§ EXTRACTED INFORMATION

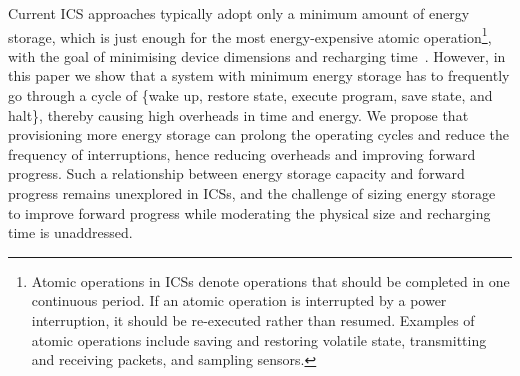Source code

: Current ICS approaches typically adopt only a minimum amount of energy storage, which is just enough for the most energy-expensive atomic operation\footnote{Atomic operations in ICSs denote operations that should be completed in one continuous period. If an atomic operation is interrupted by a power interruption, it should be re-executed rather than resumed. Examples of atomic operations include saving and restoring volatile state, transmitting and receiving packets, and sampling sensors. }, with the goal of minimising device dimensions and recharging time~\cite{6960060, 6733152, 10.1145/2809695.2809707, 10.1145/3281300, 222579}. 
However, in this paper we show that a system with minimum energy storage has to frequently go through a cycle of \{wake up, restore state, execute program, save state, and halt\}, thereby causing high overheads in time and energy. We propose that provisioning more energy storage can prolong the operating cycles and reduce the frequency of interruptions, hence reducing overheads and improving forward progress. 
Such a relationship between energy storage capacity and forward progress remains unexplored in ICSs, and the challenge of sizing energy storage to improve forward progress while moderating the physical size and recharging time is unaddressed. 

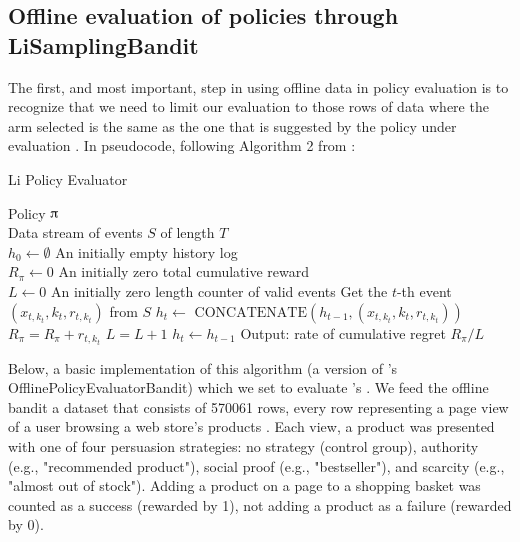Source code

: \documentclass{jss}
\begin{document}
\subsection{Offline evaluation of policies through LiSamplingBandit} \label{offli}

The first, and most important, step in using offline data in policy evaluation is to recognize that we need to limit our evaluation to those rows of data where the arm selected is the same as the one that is suggested by the policy under evaluation \citep{Li2012,Li2011}. In pseudocode, following Algorithm 2 from \cite{Li2011}:

\begin{algorithm}[H]
\caption{Li Policy Evaluator}
\label{Alg:LiBandit}
\begin{algorithmic}
\REQUIRE  Policy $\piup$ \\
                 Data stream of events $S$ of length $T$  \\
                 $h_0 \leftarrow \emptyset$ {An initially empty history log}\\
                 $R_\pi \leftarrow 0$ {An initially zero total cumulative reward}\\
                 $L \leftarrow 0$ {An initially zero length counter of valid events}
	\STATE Get the $t$-th event \( (x_{t,k_t},k_{t},r_{t,k_t}) \) from  $S$
	       \STATE $h_{t} \leftarrow $  \(\textrm{CONCATENATE}\left( h_{t-1},(x_{t,k_t},k_{t},r_{t,k_t})  \right)\)
	       \STATE $R_\pi = R_\pi + r_{t,k_t}$
	       \STATE $L = L + 1$
	\ELSE
	        \STATE $h_{t} \leftarrow  h_{t-1} $
	\ENDIF
\ENDFOR
\STATE Output: rate of cumulative regret $R_\pi / L $
\end{algorithmic}
\end{algorithm}

Below, a basic implementation of this algorithm (a version of 's  OfflinePolicyEvaluatorBandit) which we set to evaluate 's . We feed the offline bandit a dataset that consists of 570061 rows, every row representing a page view of a user browsing a web store's products \citep{Kaptein2018}. Each view, a product was presented with one of four persuasion strategies: no strategy (control group), authority (e.g., "recommended product"), social proof (e.g., "bestseller"), and scarcity (e.g., "almost out of stock"). Adding a product on a page to a shopping basket was counted as a success (rewarded by 1), not adding a product as a failure (rewarded by 0).
\end{document}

§ PROBLEM TO SOLVE
First drop every picture, then print the data above exactly as it stands.

§ RESPONSE BOX
Source code

: Current ICS approaches typically adopt only a minimum amount of energy storage, which is just enough for the most energy-expensive atomic operation\footnote{Atomic operations in ICSs denote operations that should be completed in one continuous period. If an atomic operation is interrupted by a power interruption, it should be re-executed rather than resumed. Examples of atomic operations include saving and restoring volatile state, transmitting and receiving packets, and sampling sensors. }, with the goal of minimising device dimensions and recharging time~\cite{6960060, 6733152, 10.1145/2809695.2809707, 10.1145/3281300, 222579}. 
However, in this paper we show that a system with minimum energy storage has to frequently go through a cycle of \{wake up, restore state, execute program, save state, and halt\}, thereby causing high overheads in time and energy. We propose that provisioning more energy storage can prolong the operating cycles and reduce the frequency of interruptions, hence reducing overheads and improving forward progress. 
Such a relationship between energy storage capacity and forward progress remains unexplored in ICSs, and the challenge of sizing energy storage to improve forward progress while moderating the physical size and recharging time is unaddressed. 

Source code

: \documentclass{jss}
\begin{document}
\subsection{Offline evaluation of policies through LiSamplingBandit} \label{offli}

The first, and most important, step in using offline data in policy evaluation is to recognize that we need to limit our evaluation to those rows of data where the arm selected is the same as the one that is suggested by the policy under evaluation \citep{Li2012,Li2011}. In pseudocode, following Algorithm 2 from \cite{Li2011}:

\begin{algorithm}[H]
\caption{Li Policy Evaluator}
\label{Alg:LiBandit}
\begin{algorithmic}
\REQUIRE  Policy $\piup$ \\
                 Data stream of events $S$ of length $T$  \\
                 $h_0 \leftarrow \emptyset$ {An initially empty history log}\\
                 $R_\pi \leftarrow 0$ {An initially zero total cumulative reward}\\
                 $L \leftarrow 0$ {An initially zero length counter of valid events}
	\STATE Get the $t$-th event \( (x_{t,k_t},k_{t},r_{t,k_t}) \) from  $S$
	       \STATE $h_{t} \leftarrow $  \(\textrm{CONCATENATE}\left( h_{t-1},(x_{t,k_t},k_{t},r_{t,k_t})  \right)\)
	       \STATE $R_\pi = R_\pi + r_{t,k_t}$
	       \STATE $L = L + 1$
	\ELSE
	        \STATE $h_{t} \leftarrow  h_{t-1} $
	\ENDIF
\ENDFOR
\STATE Output: rate of cumulative regret $R_\pi / L $
\end{algorithmic}
\end{algorithm}

Below, a basic implementation of this algorithm (a version of 's  OfflinePolicyEvaluatorBandit) which we set to evaluate 's . We feed the offline bandit a dataset that consists of 570061 rows, every row representing a page view of a user browsing a web store's products \citep{Kaptein2018}. Each view, a product was presented with one of four persuasion strategies: no strategy (control group), authority (e.g., "recommended product"), social proof (e.g., "bestseller"), and scarcity (e.g., "almost out of stock"). Adding a product on a page to a shopping basket was counted as a success (rewarded by 1), not adding a product as a failure (rewarded by 0).
\end{document}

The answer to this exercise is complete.